Go through the listing and state how many lines hold the string "sous". Nothing else is needed.
***** Material provided *****
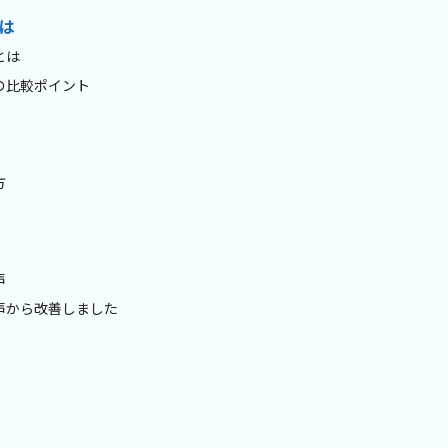
は
とは
の比較ポイント
方
声
声から改善しました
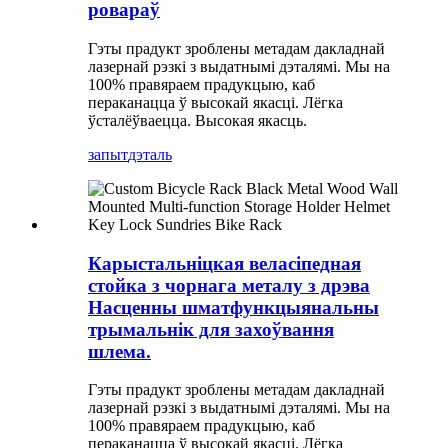
ровараў
Гэты прадукт зроблены метадам дакладнай
лазернай рэзкі з выдатнымі дэталямі. Мы на
100% правяраем прадукцыю, каб
пераканацца ў высокай якасці. Лёгка
ўсталёўваецца. Высокая якасць.
запыт
дэталь
Карыстальніцкая веласіпедная
стойка з чорнага металу з дрэва
Насценны шматфункцыянальны
трымальнік для захоўвання
шлема.
Гэты прадукт зроблены метадам дакладнай
лазернай рэзкі з выдатнымі дэталямі. Мы на
100% правяраем прадукцыю, каб
пераканацца ў высокай якасці. Лёгка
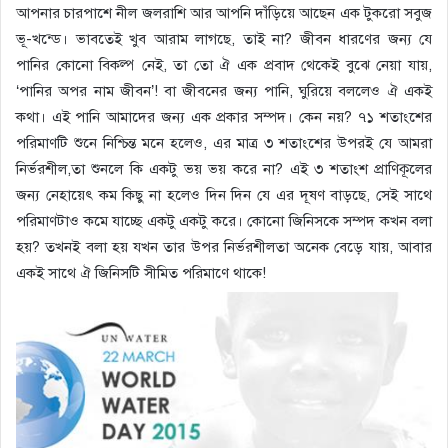
আপনার চারপাশে নীল জলরাশি আর আপনি দাঁড়িয়ে আছেন এক টুকরো সবুজ
ভূ-খন্ডে। ভাবতেই খুব আরাম লাগছে, তাই না? জীবন ধারণের জন্য যে
পানির কোনো বিকল্প নেই, তা তো ঐ এক প্রবাদ থেকেই বুঝে নেয়া যায়,
‘পানির অপর নাম জীবন’! বা জীবনের জন্য পানি, ঘুরিয়ে বললেও ঐ একই
কথা। এই পানি আমাদের জন্য এক প্রকার সম্পদ। কেন নয়? ৭১ শতাংশের
পরিমাণটি শুনে নিশ্চিন্ত মনে হলেও, এর মাত্র ৩ শতাংশের উপরই যে আমরা
নির্ভরশীল,তা শুনলে কি একটু ভয় ভয় করে না? এই ৩ শতাংশ প্রাণিকূলের
জন্য নেহায়েৎ কম কিছু না হলেও দিন দিন যে এর দূষণ বাড়ছে, সেই সাথে
পরিমাণটাও কমে যাচ্ছে একটু একটু করে। কোনো জিনিসকে সম্পদ কখন বলা
হয়? তখনই বলা হয় যখন তার উপর নির্ভরশীলতা অনেক বেড়ে যায়, আবার
একই সাথে ঐ জিনিসটি সীমিত পরিমাণে থাকে!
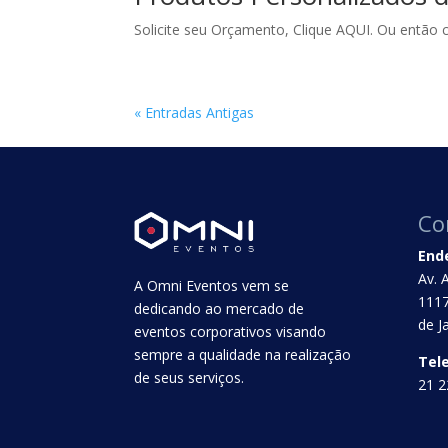
Solicite seu Orçamento, Clique AQUI. Ou então c
« Entradas Antigas
Co
End
Av. 
A Omni Eventos vem se
1117
dedicando ao mercado de
de J
eventos corporativos visando
sempre a qualidade na realização
Tel
de seus serviços.
21 2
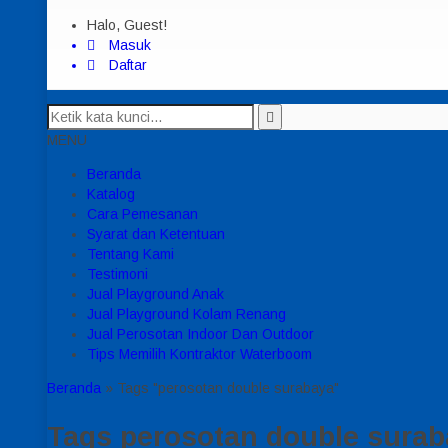
Halo, Guest!
Masuk
Daftar
MENU
Beranda
Katalog
Cara Pemesanan
Syarat dan Ketentuan
Tentang Kami
Testimoni
Jual Playground Anak
Jual Playground Kolam Renang
Jual Perosotan Indoor Dan Outdoor
Tips Memilih Kontraktor Waterboom
Beranda
»
Tags "perosotan double surabaya"
Tags
perosotan double sura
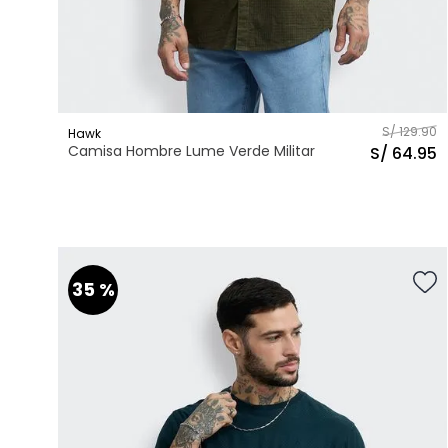
S/
129
.
90
Hawk
Camisa Hombre Lume Verde Militar
S/
64
.
95
XS
S
M
L
XL
Talla
AGREGAR AL CARRITO
35 %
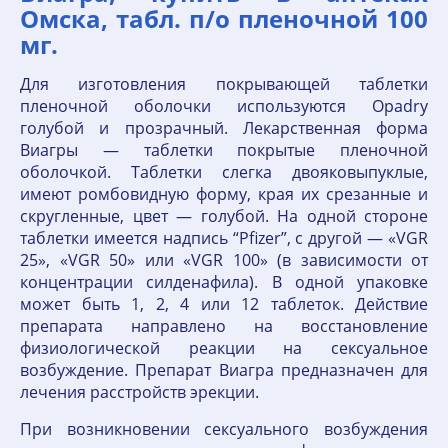
Омска, табл. п/о пленочной 100
мг.
Для изготовления покрывающей таблетки
пленочной оболочки используются Opadry
голубой и прозрачный. Лекарственная форма
Виагры — таблетки покрытые пленочной
оболочкой. Таблетки слегка двояковыпуклые,
имеют ромбовидную форму, края их срезанные и
скругленные, цвет — голубой. На одной стороне
таблетки имеется надпись “Pfizer”, с другой — «VGR
25», «VGR 50» или «VGR 100» (в зависимости от
концентрации силденафила). В одной упаковке
может быть 1, 2, 4 или 12 таблеток. Действие
препарата направлено на восстановление
физиологической реакции на сексуальное
возбуждение. Препарат Виагра предназначен для
лечения расстройств эрекции.
При возникновении сексуального возбуждения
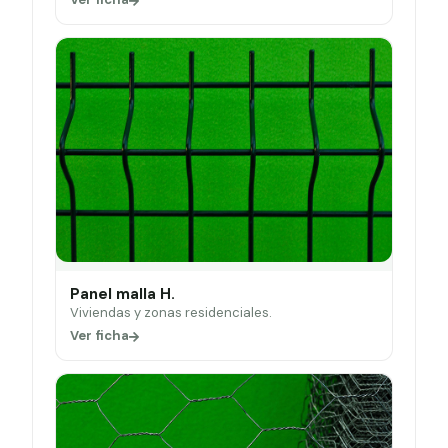
Panel malla H.
Viviendas y zonas residenciales.
Ver ficha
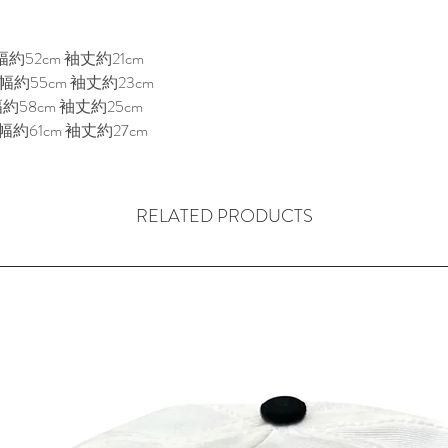
約52cm 袖丈約21cm
幅約55cm 袖丈約23cm
約58cm 袖丈約25cm
約61cm 袖丈約27cm
RELATED PRODUCTS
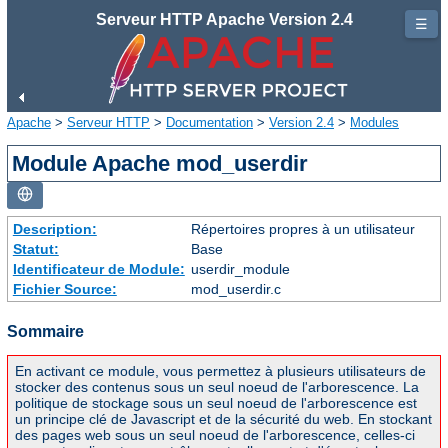
Serveur HTTP Apache Version 2.4
☰
Apache
>
Serveur HTTP
>
Documentation
>
Version 2.4
>
Modules
Module Apache mod_userdir
Description:
Répertoires propres à un utilisateur
Statut:
Base
Identificateur de Module:
userdir_module
Fichier Source:
mod_userdir.c
Sommaire
En activant ce module, vous permettez à plusieurs utilisateurs de
stocker des contenus sous un seul noeud de l'arborescence. La
politique de stockage sous un seul noeud de l'arborescence est
un principe clé de Javascript et de la sécurité du web. En stockant
des pages web sous un seul noeud de l'arborescence, celles-ci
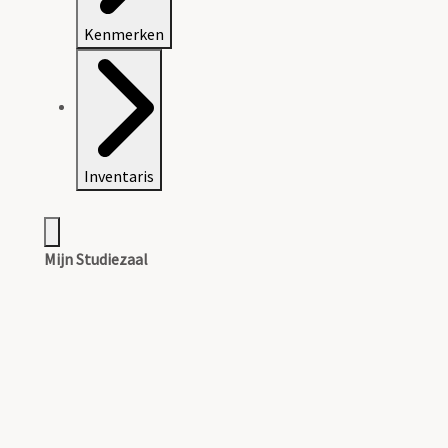
Kenmerken
Inventaris
Mijn Studiezaal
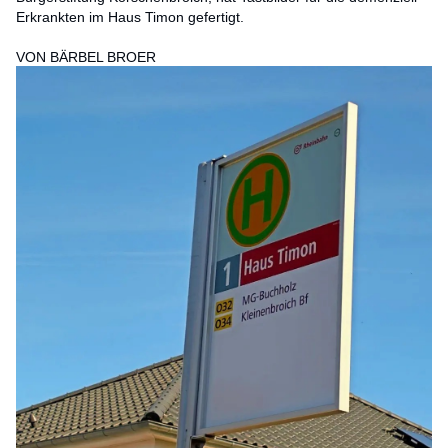
Erkrankten im Haus Timon gefertigt.
VON BÄRBEL BROER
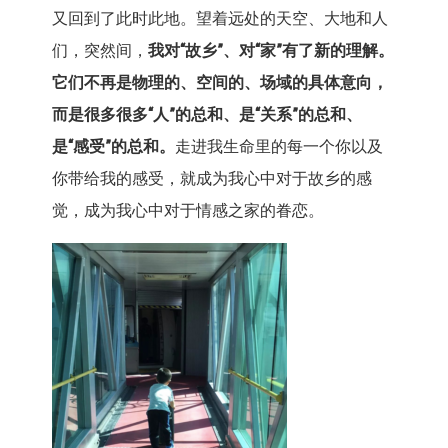
又回到了此时此地。望着远处的天空、大地和人
们，突然间，
我对“故乡”、对“家”有了新的理解。
它们不再是物理的、空间的、场域的具体意向，
而是很多很多“人”的总和、是“关系”的总和、
是“感受”的总和。
走进我生命里的每一个你以及
你带给我的感受，就成为我心中对于故乡的感
觉，成为我心中对于情感之家的眷恋。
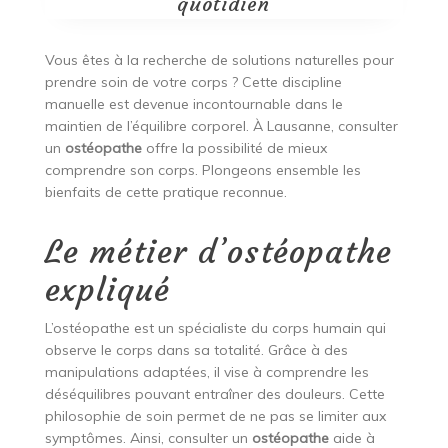
quotidien
Vous êtes à la recherche de solutions naturelles pour
prendre soin de votre corps ? Cette discipline
manuelle est devenue incontournable dans le
maintien de l’équilibre corporel. À Lausanne, consulter
un
ostéopathe
offre la possibilité de mieux
comprendre son corps. Plongeons ensemble les
bienfaits de cette pratique reconnue.
Le métier d’ostéopathe
expliqué
L’ostéopathe est un spécialiste du corps humain qui
observe le corps dans sa totalité. Grâce à des
manipulations adaptées, il vise à comprendre les
déséquilibres pouvant entraîner des douleurs. Cette
philosophie de soin permet de ne pas se limiter aux
symptômes. Ainsi, consulter un
ostéopathe
aide à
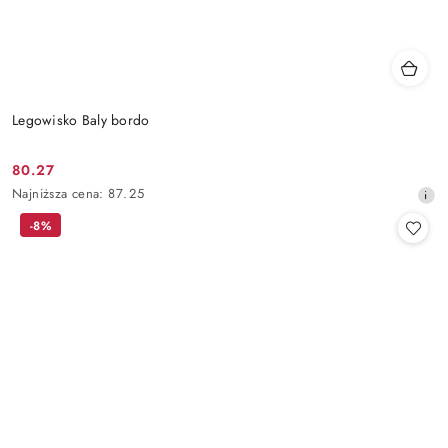
Legowisko Baly bordo
80.27
Cena
Najniższa
Najniższa cena:
87.25
promocyjna:
cena
-8%
z
30
dni
przed
obniżką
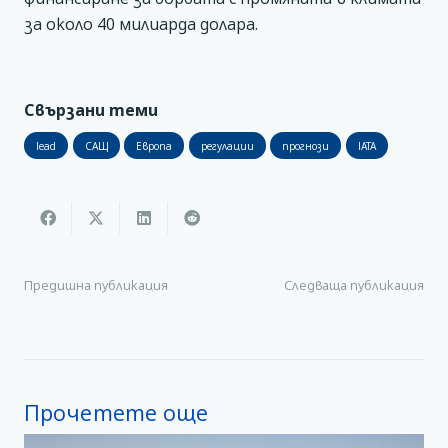
за около 40 милиарда долара.
Свързани теми
lead
САЩ
Европа
регулации
прогнози
IATA
Предишна публикация
Следваща публикация
Прочетете още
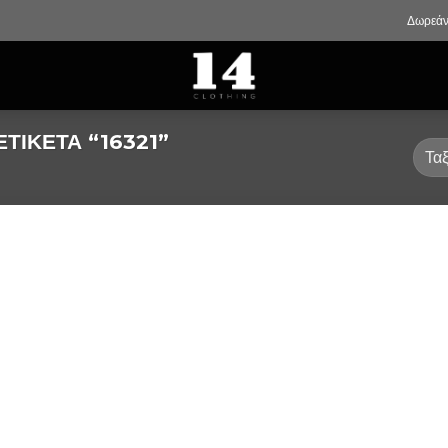
Δωρεάν
ΤΙΚΈΤΑ “16321”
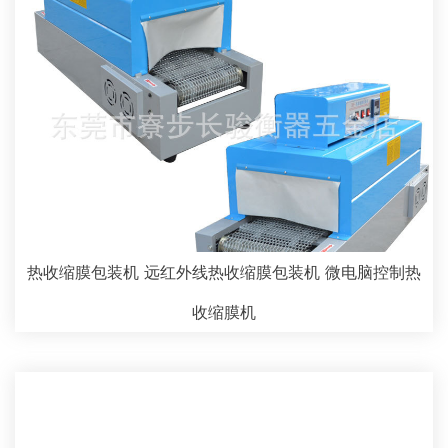
热收缩膜包装机 远红外线热收缩膜包装机 微电脑控制热
收缩膜机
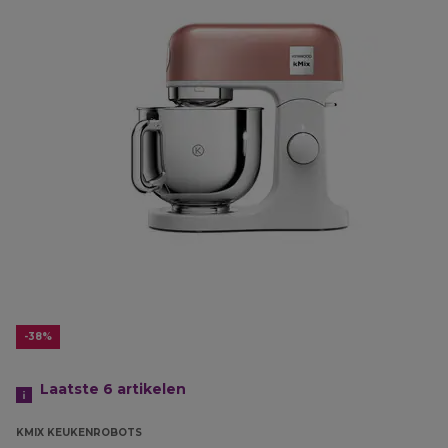
-38%
Laatste 6
artikelen
KMIX KEUKENROBOTS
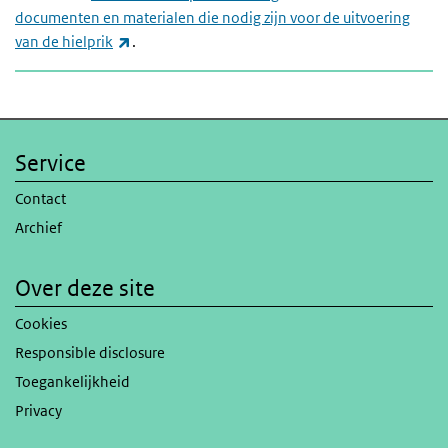
documenten en materialen die nodig zijn voor de uitvoering
(externe link)
van de hielprik
.
Service
Contact
Archief
Over deze site
Cookies
Responsible disclosure
Toegankelijkheid
Privacy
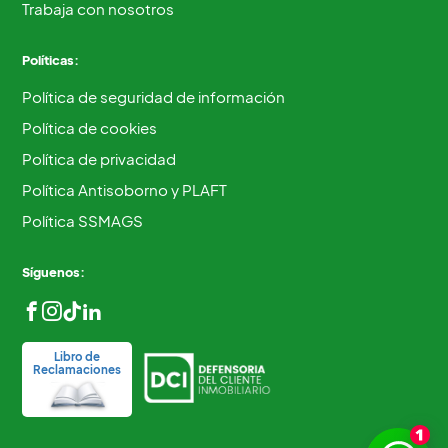
Trabaja con nosotros
Políticas:
Política de seguridad de información
Política de cookies
Política de privacidad
Política Antisoborno y PLAFT
Política SSMAGS
Síguenos:
Libro de
Reclamaciones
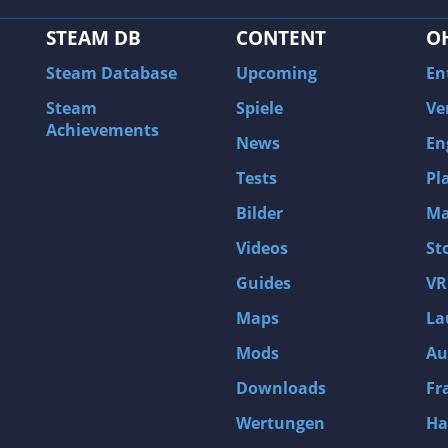
STEAM DB
CONTENT
O
Steam Database
Upcoming
En
Steam
Spiele
Ve
Achievements
News
En
Tests
Pl
Bilder
Ma
Videos
St
Guides
VR
Maps
La
Mods
Au
Downloads
Fr
Wertungen
Ha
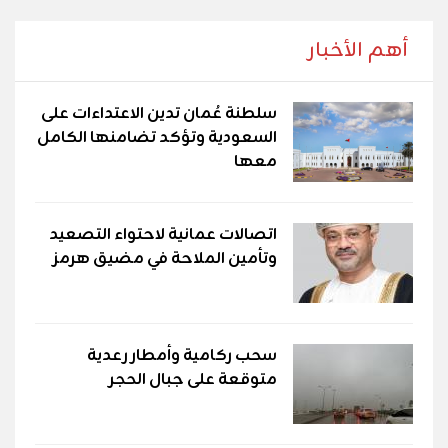
أهم الأخبار
سلطنة عُمان تدين الاعتداءات على
السعودية وتؤكد تضامنها الكامل
معها
اتصالات عمانية لاحتواء التصعيد
وتأمين الملاحة في مضيق هرمز
سحب ركامية وأمطار رعدية
متوقعة على جبال الحجر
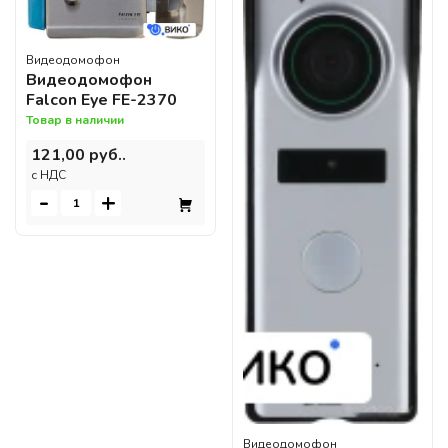
Видеодомофон
Видеодомофон
Falcon Eye FE-2370
Товар в наличии
121,00 руб..
c НДС
-
+
Видеодомофон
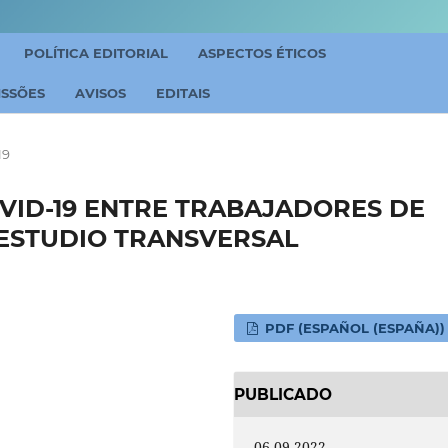
POLÍTICA EDITORIAL
ASPECTOS ÉTICOS
ISSÕES
AVISOS
EDITAIS
19
VID-19 ENTRE TRABAJADORES DE
 ESTUDIO TRANSVERSAL
PDF (ESPAÑOL (ESPAÑA))
PUBLICADO
06-09-2022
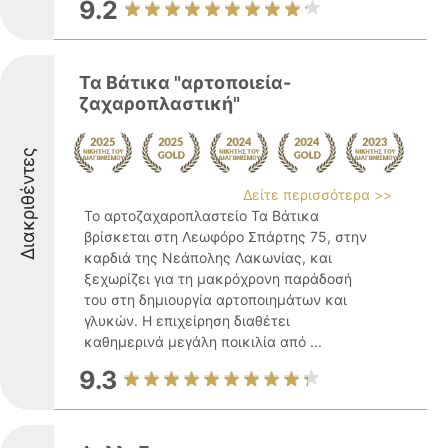
9.2
Τα Βάτικα "αρτοποιεία-
ζαχαροπλαστική"
Διακριθέντες
Δείτε περισσότερα >>
Το αρτοζαχαροπλαστείο Τα Βάτικα
βρίσκεται στη Λεωφόρο Σπάρτης 75, στην
καρδιά της Νεάπολης Λακωνίας, και
ξεχωρίζει για τη μακρόχρονη παράδοσή
του στη δημιουργία αρτοποιημάτων και
γλυκών. Η επιχείρηση διαθέτει
καθημερινά μεγάλη ποικιλία από ...
9.3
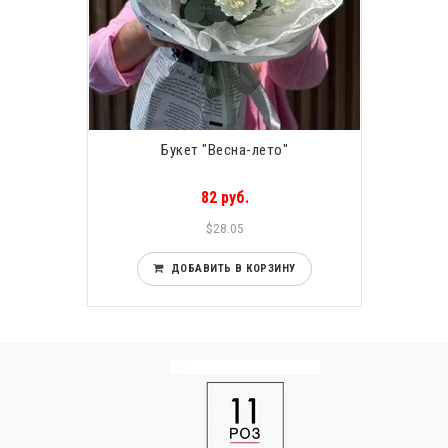
Букет "Весна-лето"
82 руб.
$28.05
ДОБАВИТЬ В КОРЗИНУ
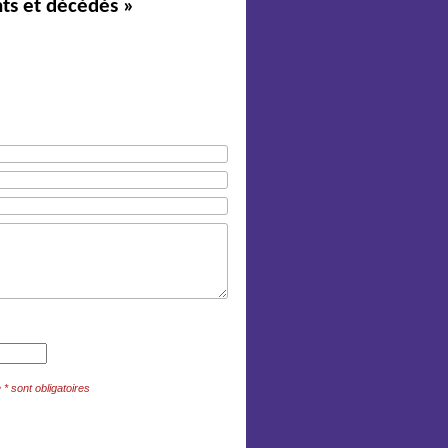
nts et décédés »
 sont obligatoires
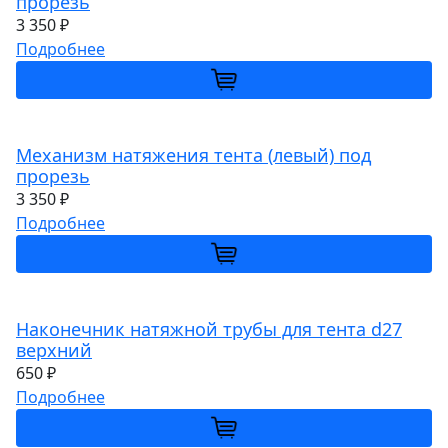
прорезь
3 350 ₽
Подробнее
Механизм натяжения тента (левый) под
прорезь
3 350 ₽
Подробнее
Наконечник натяжной трубы для тента d27
верхний
650 ₽
Подробнее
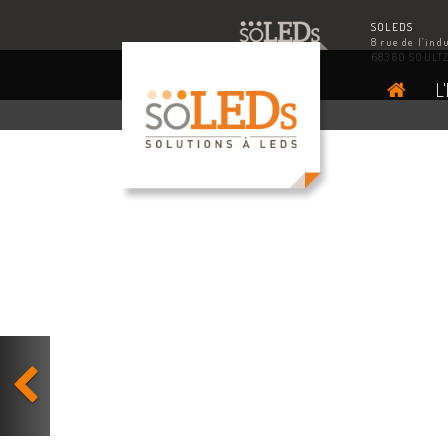
SOLEDS
8 rue de l’ind
68360 SOULT
L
*****
Written response: 3